| What to produce |
Copy out every line of text in the data below, word for word and in the same order.

| Exercise data |
———

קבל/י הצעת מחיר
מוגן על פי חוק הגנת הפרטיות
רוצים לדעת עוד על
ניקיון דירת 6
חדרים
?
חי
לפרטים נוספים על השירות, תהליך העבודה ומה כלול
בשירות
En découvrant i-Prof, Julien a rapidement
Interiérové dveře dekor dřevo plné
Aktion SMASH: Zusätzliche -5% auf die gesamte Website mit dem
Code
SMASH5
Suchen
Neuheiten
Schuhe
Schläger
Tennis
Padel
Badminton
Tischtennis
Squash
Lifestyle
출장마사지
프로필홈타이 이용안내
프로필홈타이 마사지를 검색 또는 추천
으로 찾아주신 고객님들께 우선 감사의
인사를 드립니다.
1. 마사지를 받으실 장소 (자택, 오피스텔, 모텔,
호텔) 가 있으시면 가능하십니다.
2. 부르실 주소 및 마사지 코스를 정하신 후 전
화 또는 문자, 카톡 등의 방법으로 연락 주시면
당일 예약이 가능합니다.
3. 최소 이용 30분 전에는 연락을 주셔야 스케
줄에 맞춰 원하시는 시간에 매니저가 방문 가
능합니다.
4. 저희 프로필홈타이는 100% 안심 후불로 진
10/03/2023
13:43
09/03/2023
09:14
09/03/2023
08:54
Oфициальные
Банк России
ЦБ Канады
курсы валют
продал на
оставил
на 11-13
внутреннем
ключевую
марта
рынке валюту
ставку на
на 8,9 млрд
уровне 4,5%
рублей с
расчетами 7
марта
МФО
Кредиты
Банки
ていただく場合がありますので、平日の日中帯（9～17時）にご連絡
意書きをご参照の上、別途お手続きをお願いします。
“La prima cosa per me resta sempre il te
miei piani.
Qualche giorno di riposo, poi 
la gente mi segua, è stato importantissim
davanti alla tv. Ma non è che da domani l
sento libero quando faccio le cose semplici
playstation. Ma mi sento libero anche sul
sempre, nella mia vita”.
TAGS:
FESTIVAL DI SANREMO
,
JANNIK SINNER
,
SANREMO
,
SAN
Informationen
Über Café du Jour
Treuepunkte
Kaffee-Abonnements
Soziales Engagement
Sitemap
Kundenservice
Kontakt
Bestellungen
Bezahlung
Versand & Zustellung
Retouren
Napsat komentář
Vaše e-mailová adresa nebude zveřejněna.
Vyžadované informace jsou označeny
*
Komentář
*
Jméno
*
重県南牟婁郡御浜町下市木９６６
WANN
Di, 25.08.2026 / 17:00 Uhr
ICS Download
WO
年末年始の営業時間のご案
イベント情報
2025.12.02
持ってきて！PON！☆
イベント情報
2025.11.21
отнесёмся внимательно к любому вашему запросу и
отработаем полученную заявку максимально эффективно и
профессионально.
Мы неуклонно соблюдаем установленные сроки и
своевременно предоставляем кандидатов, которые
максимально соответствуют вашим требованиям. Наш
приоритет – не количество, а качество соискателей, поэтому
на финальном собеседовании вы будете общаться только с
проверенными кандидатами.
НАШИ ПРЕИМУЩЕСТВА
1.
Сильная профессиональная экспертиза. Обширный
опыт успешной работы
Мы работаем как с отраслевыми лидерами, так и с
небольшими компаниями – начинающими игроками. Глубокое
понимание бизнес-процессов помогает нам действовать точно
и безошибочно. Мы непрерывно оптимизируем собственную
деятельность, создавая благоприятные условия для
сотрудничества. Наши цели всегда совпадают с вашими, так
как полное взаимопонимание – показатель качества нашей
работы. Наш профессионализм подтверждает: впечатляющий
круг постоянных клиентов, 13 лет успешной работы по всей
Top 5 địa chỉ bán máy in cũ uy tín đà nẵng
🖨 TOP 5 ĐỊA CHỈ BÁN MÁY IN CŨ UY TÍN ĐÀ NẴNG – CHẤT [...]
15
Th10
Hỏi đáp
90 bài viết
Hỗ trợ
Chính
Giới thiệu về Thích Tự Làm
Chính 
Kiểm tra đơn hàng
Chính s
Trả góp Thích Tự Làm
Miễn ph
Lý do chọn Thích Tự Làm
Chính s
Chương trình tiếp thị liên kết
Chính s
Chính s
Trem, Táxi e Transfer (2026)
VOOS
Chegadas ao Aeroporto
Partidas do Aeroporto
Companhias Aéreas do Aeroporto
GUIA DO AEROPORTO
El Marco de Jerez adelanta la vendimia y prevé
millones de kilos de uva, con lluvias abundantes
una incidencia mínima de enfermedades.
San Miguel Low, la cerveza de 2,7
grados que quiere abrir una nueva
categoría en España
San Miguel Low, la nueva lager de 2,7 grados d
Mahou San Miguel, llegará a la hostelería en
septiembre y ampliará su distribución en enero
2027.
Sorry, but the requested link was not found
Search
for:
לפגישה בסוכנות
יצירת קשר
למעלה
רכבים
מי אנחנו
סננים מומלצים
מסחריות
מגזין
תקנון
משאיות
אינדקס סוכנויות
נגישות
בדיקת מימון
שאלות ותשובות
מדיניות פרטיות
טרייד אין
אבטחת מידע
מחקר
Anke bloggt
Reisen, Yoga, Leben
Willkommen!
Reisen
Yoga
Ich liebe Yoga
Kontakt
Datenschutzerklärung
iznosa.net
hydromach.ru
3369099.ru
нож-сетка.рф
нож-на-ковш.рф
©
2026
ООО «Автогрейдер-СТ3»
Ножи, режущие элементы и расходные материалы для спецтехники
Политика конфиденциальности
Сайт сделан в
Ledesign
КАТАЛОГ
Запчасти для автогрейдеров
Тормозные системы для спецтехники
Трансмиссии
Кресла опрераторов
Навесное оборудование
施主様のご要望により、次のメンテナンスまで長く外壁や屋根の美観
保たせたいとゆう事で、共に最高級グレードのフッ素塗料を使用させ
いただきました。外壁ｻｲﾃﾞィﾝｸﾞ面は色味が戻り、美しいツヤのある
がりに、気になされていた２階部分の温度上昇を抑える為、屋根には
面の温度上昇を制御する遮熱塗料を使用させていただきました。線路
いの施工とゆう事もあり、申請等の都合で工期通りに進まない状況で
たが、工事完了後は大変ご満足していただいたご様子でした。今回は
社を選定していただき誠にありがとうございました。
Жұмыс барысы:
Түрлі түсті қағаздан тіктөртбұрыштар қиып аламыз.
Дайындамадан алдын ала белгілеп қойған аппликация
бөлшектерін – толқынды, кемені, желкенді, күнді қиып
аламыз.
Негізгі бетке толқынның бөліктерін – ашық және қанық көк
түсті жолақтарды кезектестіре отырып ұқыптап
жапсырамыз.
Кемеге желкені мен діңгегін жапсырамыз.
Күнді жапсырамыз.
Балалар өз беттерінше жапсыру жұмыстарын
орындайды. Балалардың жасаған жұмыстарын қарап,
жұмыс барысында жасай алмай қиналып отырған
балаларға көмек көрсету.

———

| Response to this task |
קבל/י הצעת מחיר
מוגן על פי חוק הגנת הפרטיות
רוצים לדעת עוד על
ניקיון דירת 6
חדרים
?
חי
לפרטים נוספים על השירות, תהליך העבודה ומה כלול
בשירות
En découvrant i-Prof, Julien a rapidement
Interiérové dveře dekor dřevo plné
Aktion SMASH: Zusätzliche -5% auf die gesamte Website mit dem
Code
SMASH5
Suchen
Neuheiten
Schuhe
Schläger
Tennis
Padel
Badminton
Tischtennis
Squash
Lifestyle
출장마사지
프로필홈타이 이용안내
프로필홈타이 마사지를 검색 또는 추천
으로 찾아주신 고객님들께 우선 감사의
인사를 드립니다.
1. 마사지를 받으실 장소 (자택, 오피스텔, 모텔,
호텔) 가 있으시면 가능하십니다.
2. 부르실 주소 및 마사지 코스를 정하신 후 전
화 또는 문자, 카톡 등의 방법으로 연락 주시면
당일 예약이 가능합니다.
3. 최소 이용 30분 전에는 연락을 주셔야 스케
줄에 맞춰 원하시는 시간에 매니저가 방문 가
능합니다.
4. 저희 프로필홈타이는 100% 안심 후불로 진
10/03/2023
13:43
09/03/2023
09:14
09/03/2023
08:54
Oфициальные
Банк России
ЦБ Канады
курсы валют
продал на
оставил
на 11-13
внутреннем
ключевую
марта
рынке валюту
ставку на
на 8,9 млрд
уровне 4,5%
рублей с
расчетами 7
марта
МФО
Кредиты
Банки
ていただく場合がありますので、平日の日中帯（9～17時）にご連絡
意書きをご参照の上、別途お手続きをお願いします。
“La prima cosa per me resta sempre il te
miei piani.
Qualche giorno di riposo, poi 
la gente mi segua, è stato importantissim
davanti alla tv. Ma non è che da domani l
sento libero quando faccio le cose semplici
playstation. Ma mi sento libero anche sul
sempre, nella mia vita”.
TAGS:
FESTIVAL DI SANREMO
,
JANNIK SINNER
,
SANREMO
,
SAN
Informationen
Über Café du Jour
Treuepunkte
Kaffee-Abonnements
Soziales Engagement
Sitemap
Kundenservice
Kontakt
Bestellungen
Bezahlung
Versand & Zustellung
Retouren
Napsat komentář
Vaše e-mailová adresa nebude zveřejněna.
Vyžadované informace jsou označeny
*
Komentář
*
Jméno
*
重県南牟婁郡御浜町下市木９６６
WANN
Di, 25.08.2026 / 17:00 Uhr
ICS Download
WO
年末年始の営業時間のご案
イベント情報
2025.12.02
持ってきて！PON！☆
イベント情報
2025.11.21
отнесёмся внимательно к любому вашему запросу и
отработаем полученную заявку максимально эффективно и
профессионально.
Мы неуклонно соблюдаем установленные сроки и
своевременно предоставляем кандидатов, которые
максимально соответствуют вашим требованиям. Наш
приоритет – не количество, а качество соискателей, поэтому
на финальном собеседовании вы будете общаться только с
проверенными кандидатами.
НАШИ ПРЕИМУЩЕСТВА
1.
Сильная профессиональная экспертиза. Обширный
опыт успешной работы
Мы работаем как с отраслевыми лидерами, так и с
небольшими компаниями – начинающими игроками. Глубокое
понимание бизнес-процессов помогает нам действовать точно
и безошибочно. Мы непрерывно оптимизируем собственную
деятельность, создавая благоприятные условия для
сотрудничества. Наши цели всегда совпадают с вашими, так
как полное взаимопонимание – показатель качества нашей
работы. Наш профессионализм подтверждает: впечатляющий
круг постоянных клиентов, 13 лет успешной работы по всей
Top 5 địa chỉ bán máy in cũ uy tín đà nẵng
🖨 TOP 5 ĐỊA CHỈ BÁN MÁY IN CŨ UY TÍN ĐÀ NẴNG – CHẤT [...]
15
Th10
Hỏi đáp
90 bài viết
Hỗ trợ
Chính
Giới thiệu về Thích Tự Làm
Chính 
Kiểm tra đơn hàng
Chính s
Trả góp Thích Tự Làm
Miễn ph
Lý do chọn Thích Tự Làm
Chính s
Chương trình tiếp thị liên kết
Chính s
Chính s
Trem, Táxi e Transfer (2026)
VOOS
Chegadas ao Aeroporto
Partidas do Aeroporto
Companhias Aéreas do Aeroporto
GUIA DO AEROPORTO
El Marco de Jerez adelanta la vendimia y prevé
millones de kilos de uva, con lluvias abundantes
una incidencia mínima de enfermedades.
San Miguel Low, la cerveza de 2,7
grados que quiere abrir una nueva
categoría en España
San Miguel Low, la nueva lager de 2,7 grados d
Mahou San Miguel, llegará a la hostelería en
septiembre y ampliará su distribución en enero
2027.
Sorry, but the requested link was not found
Search
for:
לפגישה בסוכנות
יצירת קשר
למעלה
רכבים
מי אנחנו
סננים מומלצים
מסחריות
מגזין
תקנון
משאיות
אינדקס סוכנויות
נגישות
בדיקת מימון
שאלות ותשובות
מדיניות פרטיות
טרייד אין
אבטחת מידע
מחקר
Anke bloggt
Reisen, Yoga, Leben
Willkommen!
Reisen
Yoga
Ich liebe Yoga
Kontakt
Datenschutzerklärung
iznosa.net
hydromach.ru
3369099.ru
нож-сетка.рф
нож-на-ковш.рф
©
2026
ООО «Автогрейдер-СТ3»
Ножи, режущие элементы и расходные материалы для спецтехники
Политика конфиденциальности
Сайт сделан в
Ledesign
КАТАЛОГ
Запчасти для автогрейдеров
Тормозные системы для спецтехники
Трансмиссии
Кресла опрераторов
Навесное оборудование
施主様のご要望により、次のメンテナンスまで長く外壁や屋根の美観
保たせたいとゆう事で、共に最高級グレードのフッ素塗料を使用させ
いただきました。外壁ｻｲﾃﾞィﾝｸﾞ面は色味が戻り、美しいツヤのある
がりに、気になされていた２階部分の温度上昇を抑える為、屋根には
面の温度上昇を制御する遮熱塗料を使用させていただきました。線路
いの施工とゆう事もあり、申請等の都合で工期通りに進まない状況で
たが、工事完了後は大変ご満足していただいたご様子でした。今回は
社を選定していただき誠にありがとうございました。
Жұмыс барысы:
Түрлі түсті қағаздан тіктөртбұрыштар қиып аламыз.
Дайындамадан алдын ала белгілеп қойған аппликация
бөлшектерін – толқынды, кемені, желкенді, күнді қиып
аламыз.
Негізгі бетке толқынның бөліктерін – ашық және қанық көк
түсті жолақтарды кезектестіре отырып ұқыптап
жапсырамыз.
Кемеге желкені мен діңгегін жапсырамыз.
Күнді жапсырамыз.
Балалар өз беттерінше жапсыру жұмыстарын
орындайды. Балалардың жасаған жұмыстарын қарап,
жұмыс барысында жасай алмай қиналып отырған
балаларға көмек көрсету.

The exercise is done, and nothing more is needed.